L’exécution du projet Projet Tshilejelu dans la ville de Tshikapa, chef-lieu de la province du Kasaï, continue de susciter des contentieux judiciaires liés aux opérations de démolition des constructions jugées anarchiques sur les emprises publiques.
La succession de l’ancien gouverneur du Kasaï, Dieudonné Pieme, a saisi la justice contre le ministère provincial des Infrastructures et Travaux publics ainsi que contre la société JMC, entreprise chargée de l’exécution des travaux de modernisation et d’urbanisation de plusieurs artères de la ville.
Au cœur du litige figure la démolition de la clôture d’une parcelle appartenant à la famille Pieme, située sur l’avenue de la Banque à Tshikapa. Les membres de la succession soutiennent que cette démolition aurait été effectuée de manière irrégulière et sans procédure administrative préalable conforme aux règles en matière d’expropriation ou de déguerpissement.

Ils estiment également que l’intervention aurait été influencée par l’actuel ministre provincial des Travaux publics. La famille requérante sollicite ainsi l’établissement des responsabilités et la réparation du préjudice allégué.
En réaction, les avocats de la province contestent la recevabilité de l’action introduite par la succession Pieme. Ils soutiennent notamment que la qualité juridique de la partie requérante pose problème dans la mesure où la procédure aurait été introduite au nom d’une succession, sans que les conditions légales de représentation successorale soient clairement établies.
La défense de la province soulève également une exception d’incompétence de la juridiction saisie, estimant que la Cour d’appel du Kasaï ne serait pas compétente pour connaître d’un litige lié à l’exécution d’un programme national initié par le Chef de l’État.
Selon Maître Joseph Kufuidi Makubakuba, membre du collectif des avocats de la province, le projet Tshilejelu relève d’un programme d’intérêt public visant la modernisation des infrastructures urbaines.
« Le projet Tshilejelu est une initiative du Chef de l’État. La province n’assure qu’un rôle de suivi dans l’exécution des travaux. Par conséquent, la compétence juridictionnelle et la responsabilité doivent être appréciées à la lumière de cette réalité institutionnelle », a-t-il déclaré à notre rédaction.

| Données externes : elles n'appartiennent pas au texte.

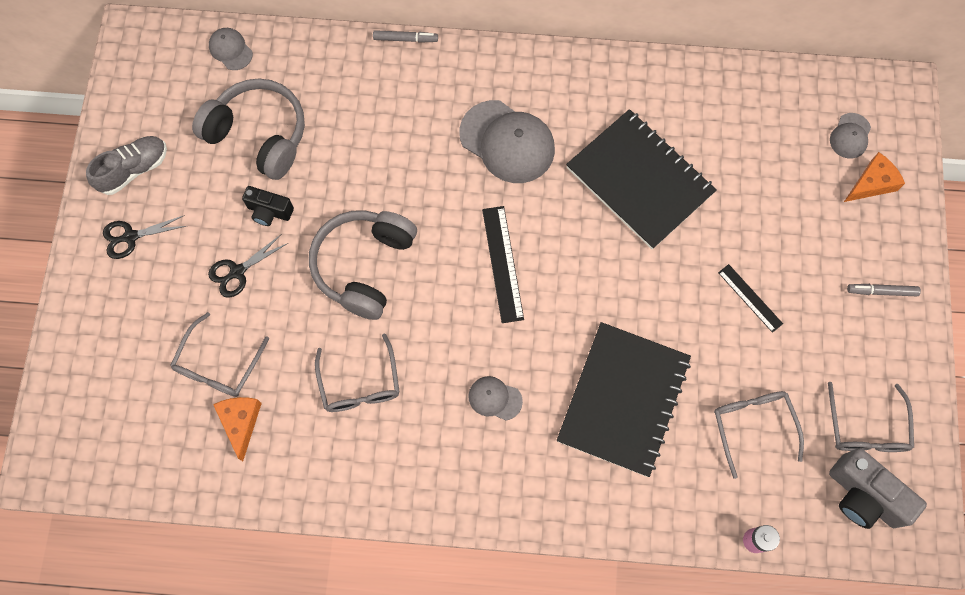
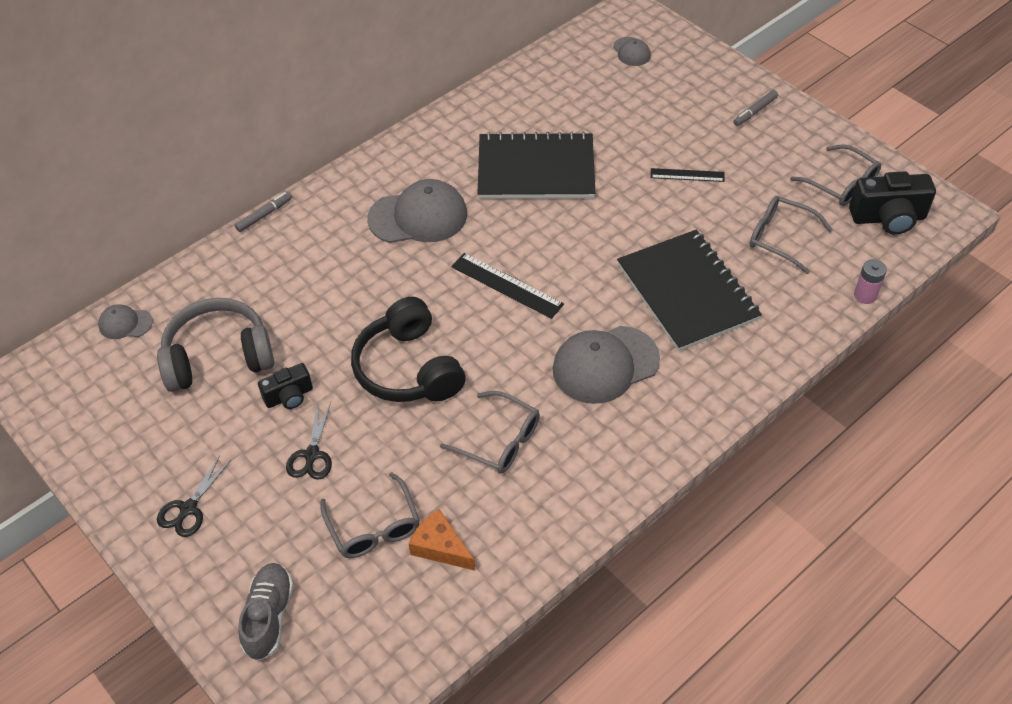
camera: 45 degrees left, 20 degrees down
(133, 170) = (134, 463): grey shoe -> grey shoe (269, 617)
(364, 266) = (408, 368): grey headphones -> black headphones
(495, 398) = (605, 365): grey cap -> grey cap, size x1.99
(863, 496) = (888, 218): grey camera -> black camera
(871, 183) = (676, 65): orange cheese -> none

L’argument de la domanialité publique
Sur le fond du dossier, la défense de la province invoque également le principe de la domanialité publique consacré par la législation foncière congolaise. Selon cette position, le sol et le sous-sol relèvent du domaine de l’État, conformément à la Loi foncière du 20 juillet 1973 telle que modifiée et complétée.
Dans cette logique, toute occupation des emprises publiques sans titre régulier peut faire l’objet d’une évacuation administrative lorsque l’intérêt général l’exige, notamment dans le cadre de travaux d’aménagement urbain.
« Si l’État, en visant l’intérêt général, constate qu’une construction occupe ses emprises, quelle qu’en soit la propriété, il est autorisé à procéder à la démolition afin de privilégier l’intérêt commun. Dans le cas sous examen, la construction de la succession Pieme se trouve dans les emprises de l’État, comme on peut également l’observer avec la clôture du gouvernorat de la province », a soutenu Me Joseph Kufuidi Makubakuba.
Cette affaire intervient dans un contexte où l’exécution du projet Tshilejelu à Tshikapa entraîne plusieurs opérations de démolition visant des constructions considérées comme érigées sur les emprises publiques, notamment le long des principales avenues concernées par les travaux de modernisation.
La procédure judiciaire en cours pourrait ainsi constituer un précédent important dans l’appréciation du cadre légal des opérations de déguerpissement et de démolition menées dans le cadre des projets d’infrastructures publics dans la province du Kasaï.